To implement this algorithm it is assumed the investigator should have
R and Perl software installed (though the program can be run without
Perl it the investigator is willing to manually edit .xml files).
- An .xml file exported from Ciphergen software -- either Ciphergen
Express or Ciphergen ProteinChip Software should be able to export a
spectrum as an .xml file.
- A .csv file with two columns containing the mass locations
of a small number of peaks in the reference spectrum and the spectrum
to be adjusted.
Reference Values (mi)
|
Misaligned Values (pi)
|
3247.2
|
3238.8
|
5510.9
|
5496.0
|
7727.9
|
7708.5
|
11034.9
|
11009.5
|
13831.7
|
13800.7
|
The .csv form of this file (called peaks-quadratic.csv) is here.
The content of the header information is not important as long as it is
comma-delimited.
- Perl code (called quadratic.pl).
This code 1) opens the original .xml file and extracts the a, b, and t0
parameters and writes those parameters to a file, Rinput.csv, 2)
calls an R program (quadratic-r-program.r) that reads Rinput.csv,
computes the new a, b, and t0
parameters, and writes out the new parameters to Rouput.csv, and 3)
reads parameters from Routput.csv and puts these new parameters into a
new .xml file.
- R code (called
quadratic-r-program.r) that reads the data in Rinput.csv, calculates
the new parameters and writes them out to Routput.csv.
quadratic-r-program.log is a log file produced by the program that will
show error messages if something goes wrong. There is some
question if fitting the quadratic equation (equation 1 in the paper)
might 'overfit' the data if the b parameter is allowed to be
non-zero. Some discussion of this is presented in the context of choosing
appropriate calibrants, mi, and pi
values. An alternative R
program is provided that fits quadratic equations with b =
0. To implement this the line $Rprogram =
"quadratic-r-program.r"; in quadratic.pl needs to be changed to
$Rprogram = "quadratic-rb0-program.r";
The user can skip the Perl code and just use the R code if they want to
instead edit the .xml files -- putting the old parameters in Rinput.csv
and running the R code will produce Routput.csv and the new
parameters. It should be noted that the
a, b, and
t0
parameters in the .xml files are not the same as those that appear when
the user looks at these parameters within Ciphergen's ProteinChip
software using the Calibration /Current Equation menu. For some
reason, Ciphergen has multiplied these parameters by various powers of
10. Consequently, changing the parameters through this menu does
not have the same effect as changing them through the .xml files.
Presently, the user gives the name of the .xml file to the Perl code
(e.g. input.xml) and a new xml file is written, (e.g. input-new.xml)
with the same basename but "-new.xml" in place of ".xml". The
user is also prompted for the name of the .csv file showing the peaks
in the two spectra. To run the code type "quadratic.pl" at the
"C:\appropriate directory" prompt after Perl and R have been
successfully installed.
Currently it is assumed these program
and data files are in the same directory. Because of their roots
in UNIX, R and Perl have some peculiarities with respect to designating
directory structure if you are used to working in a Windows /DOS
world. If you want to put things in different directories
you will likely need to change the R and perhaps Perl code.

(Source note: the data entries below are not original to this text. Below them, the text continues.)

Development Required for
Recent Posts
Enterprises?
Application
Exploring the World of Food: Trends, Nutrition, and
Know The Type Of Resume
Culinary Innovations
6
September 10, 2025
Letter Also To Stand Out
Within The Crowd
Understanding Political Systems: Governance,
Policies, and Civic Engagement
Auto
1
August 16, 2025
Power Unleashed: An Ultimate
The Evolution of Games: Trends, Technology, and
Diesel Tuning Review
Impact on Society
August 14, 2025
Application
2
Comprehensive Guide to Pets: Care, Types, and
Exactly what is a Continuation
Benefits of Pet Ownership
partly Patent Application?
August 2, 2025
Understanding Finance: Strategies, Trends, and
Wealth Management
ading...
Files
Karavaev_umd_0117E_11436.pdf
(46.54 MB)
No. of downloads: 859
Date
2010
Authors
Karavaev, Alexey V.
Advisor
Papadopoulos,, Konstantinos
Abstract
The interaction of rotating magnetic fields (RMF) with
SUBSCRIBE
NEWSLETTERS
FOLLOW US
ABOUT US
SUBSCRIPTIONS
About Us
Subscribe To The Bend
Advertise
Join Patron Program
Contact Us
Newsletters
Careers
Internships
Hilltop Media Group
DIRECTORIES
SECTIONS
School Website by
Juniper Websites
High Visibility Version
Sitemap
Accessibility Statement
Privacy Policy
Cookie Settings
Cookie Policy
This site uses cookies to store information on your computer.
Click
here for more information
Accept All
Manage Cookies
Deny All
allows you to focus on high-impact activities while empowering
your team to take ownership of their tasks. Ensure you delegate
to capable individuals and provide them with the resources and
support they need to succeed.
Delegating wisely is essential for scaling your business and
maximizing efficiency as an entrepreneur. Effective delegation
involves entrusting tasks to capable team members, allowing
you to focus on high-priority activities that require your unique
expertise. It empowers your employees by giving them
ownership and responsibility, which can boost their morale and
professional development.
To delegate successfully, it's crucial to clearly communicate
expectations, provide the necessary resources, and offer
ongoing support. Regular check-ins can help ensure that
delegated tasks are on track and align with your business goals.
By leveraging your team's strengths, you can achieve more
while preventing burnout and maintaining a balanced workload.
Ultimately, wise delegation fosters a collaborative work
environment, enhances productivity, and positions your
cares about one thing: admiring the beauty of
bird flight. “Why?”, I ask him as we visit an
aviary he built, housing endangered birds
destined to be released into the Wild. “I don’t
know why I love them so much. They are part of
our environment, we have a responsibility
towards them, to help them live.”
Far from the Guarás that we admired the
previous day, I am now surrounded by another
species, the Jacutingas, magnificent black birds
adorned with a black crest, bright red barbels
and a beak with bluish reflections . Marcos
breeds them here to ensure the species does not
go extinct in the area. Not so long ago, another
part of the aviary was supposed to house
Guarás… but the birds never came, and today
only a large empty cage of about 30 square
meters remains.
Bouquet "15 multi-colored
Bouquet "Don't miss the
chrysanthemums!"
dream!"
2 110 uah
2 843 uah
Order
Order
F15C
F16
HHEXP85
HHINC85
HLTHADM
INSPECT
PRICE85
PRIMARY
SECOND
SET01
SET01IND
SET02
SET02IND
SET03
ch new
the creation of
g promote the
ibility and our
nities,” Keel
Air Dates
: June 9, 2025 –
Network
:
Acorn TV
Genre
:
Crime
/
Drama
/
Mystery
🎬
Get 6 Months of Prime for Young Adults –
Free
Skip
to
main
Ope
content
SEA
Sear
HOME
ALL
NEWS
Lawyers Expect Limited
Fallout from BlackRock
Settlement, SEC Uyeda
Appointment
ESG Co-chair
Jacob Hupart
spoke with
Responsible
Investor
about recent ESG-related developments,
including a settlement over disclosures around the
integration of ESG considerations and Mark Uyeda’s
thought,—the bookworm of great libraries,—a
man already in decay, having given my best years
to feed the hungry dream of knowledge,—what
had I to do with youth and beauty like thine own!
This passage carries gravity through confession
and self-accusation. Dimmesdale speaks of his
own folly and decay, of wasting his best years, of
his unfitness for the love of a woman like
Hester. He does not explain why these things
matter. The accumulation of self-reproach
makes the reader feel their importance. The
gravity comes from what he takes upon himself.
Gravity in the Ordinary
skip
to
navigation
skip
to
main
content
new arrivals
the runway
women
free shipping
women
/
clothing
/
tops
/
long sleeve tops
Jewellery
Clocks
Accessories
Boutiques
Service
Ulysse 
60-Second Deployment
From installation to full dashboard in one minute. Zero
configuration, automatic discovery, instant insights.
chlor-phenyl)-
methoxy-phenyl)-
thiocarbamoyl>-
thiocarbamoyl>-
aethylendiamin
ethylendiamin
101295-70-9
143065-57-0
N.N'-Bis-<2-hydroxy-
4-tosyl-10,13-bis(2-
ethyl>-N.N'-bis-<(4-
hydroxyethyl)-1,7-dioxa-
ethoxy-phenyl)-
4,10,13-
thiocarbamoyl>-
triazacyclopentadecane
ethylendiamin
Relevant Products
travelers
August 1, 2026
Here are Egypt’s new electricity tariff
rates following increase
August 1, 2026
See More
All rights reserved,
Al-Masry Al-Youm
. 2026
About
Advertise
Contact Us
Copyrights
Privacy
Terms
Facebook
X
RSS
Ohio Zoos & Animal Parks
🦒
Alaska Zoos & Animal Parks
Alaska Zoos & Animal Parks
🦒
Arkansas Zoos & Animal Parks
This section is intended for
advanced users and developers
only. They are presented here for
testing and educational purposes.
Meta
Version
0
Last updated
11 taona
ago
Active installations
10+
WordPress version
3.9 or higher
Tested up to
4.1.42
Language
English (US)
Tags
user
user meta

With
both R and Perl it is probably easiest to use forward slashes rather
than backslashes to designate directories e.g. "c:/alignment/test.xml"
rather than "c:\alignment\test.xml". Also, some Perl commands may
not work if implemented on UNIX/linux machines or with other operating
systems -- for instance the way in which the R program is called by
Perl. Those using other operating systems will need to make some
minor changes to the Perl script. Future versions of these
programs may introduce more flexibility in these respect.